1.25.2010

Intimate

I realized how intimate or personal my blog is. I tend to write it with some audience in mind, at levels pertaining to my mood and the subject. But for the most part, the audience is that of the people I know personally, who are aware of this blog. Not so much for people that are complete strangers, so I wonder if this blog makes any goddamn sense to them.
A lot of the time I don't try to explain some things and sarcasm is written all over this blog along with a lot of my own retarded humorous or other such tones that are distinctive to me and recognizable by those who know me.
Whenever I marvel over the contrasts of light and shadow in my surroundings I always get Joy Division's "Shadowplay" stuck in my head.
I find it mildly annoying and amusing when I catch guys checking out other girls. It's so stupidly obvious. Even worse, when they think they're smooth about scratching or adjusting their balls. I CAN FUCKING SEE THAT.A trait that I have is that I don't care what your music interests are. In other words, I will never make fun of someone's music interests regardless of what I feel for that music/artist/etc. In turn, I find it really frustrating when people do that to me. Part because I don't do it, and because what the hell does it matter to you. This could turn into another rant about gay marriage and how/why it shouldn't really affect others. But I'll keep this post light.

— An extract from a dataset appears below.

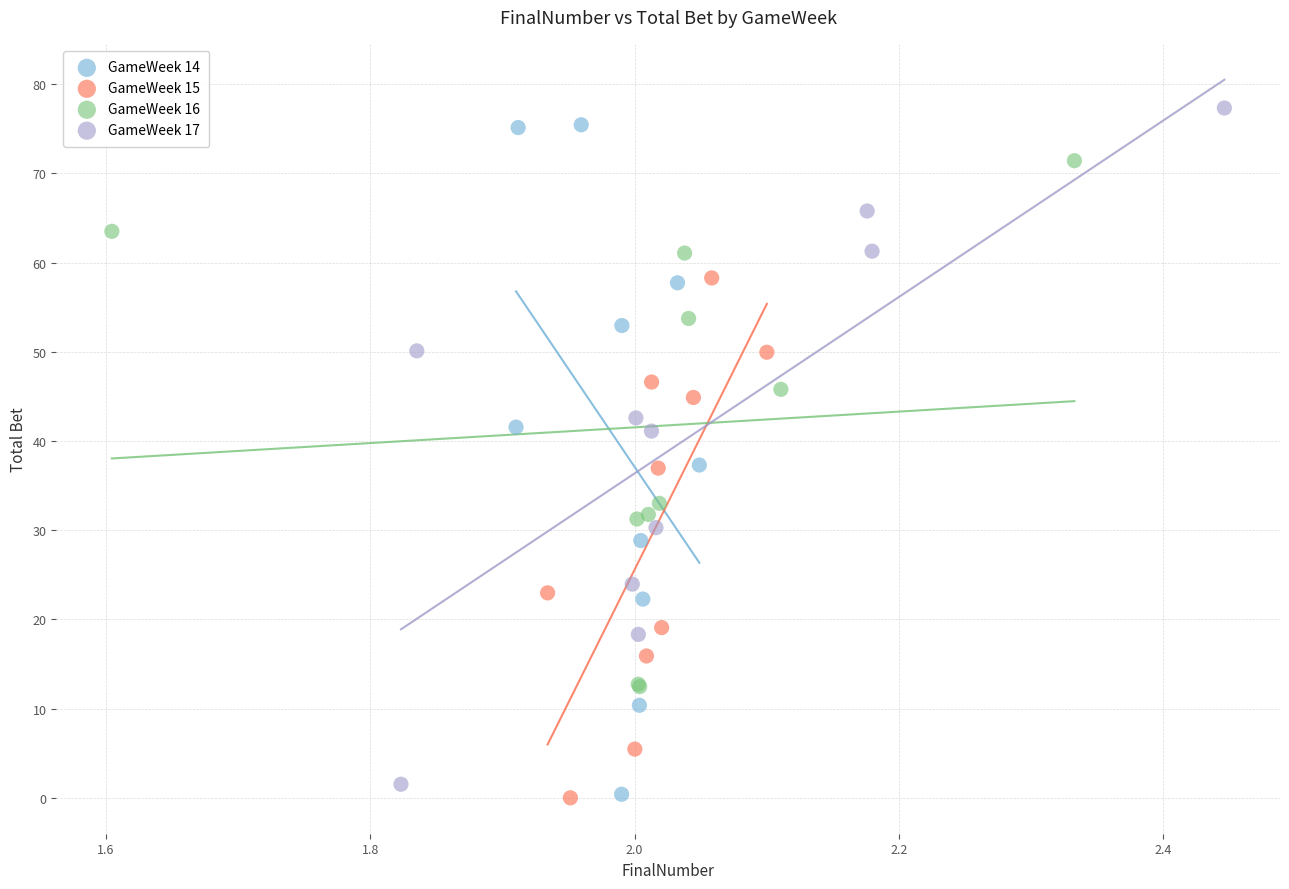

What are all the series names shown in the legend?

GameWeek 14, GameWeek 15, GameWeek 16, GameWeek 17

I kind of miss good smelling shampoo. But not having to use regular shampoo and on a regular basis still far outweighs if I did have to. At least I still have all the shampoo to sniff while at work. Yeah, I'm a sniffer. In fact, I actually did that in one of my dreams this morning. The man I was with who later transformed into my uncle, I was in his arms and I sniffed him. Not really any different from how I am in my waking life.Bah....sex is my weakness.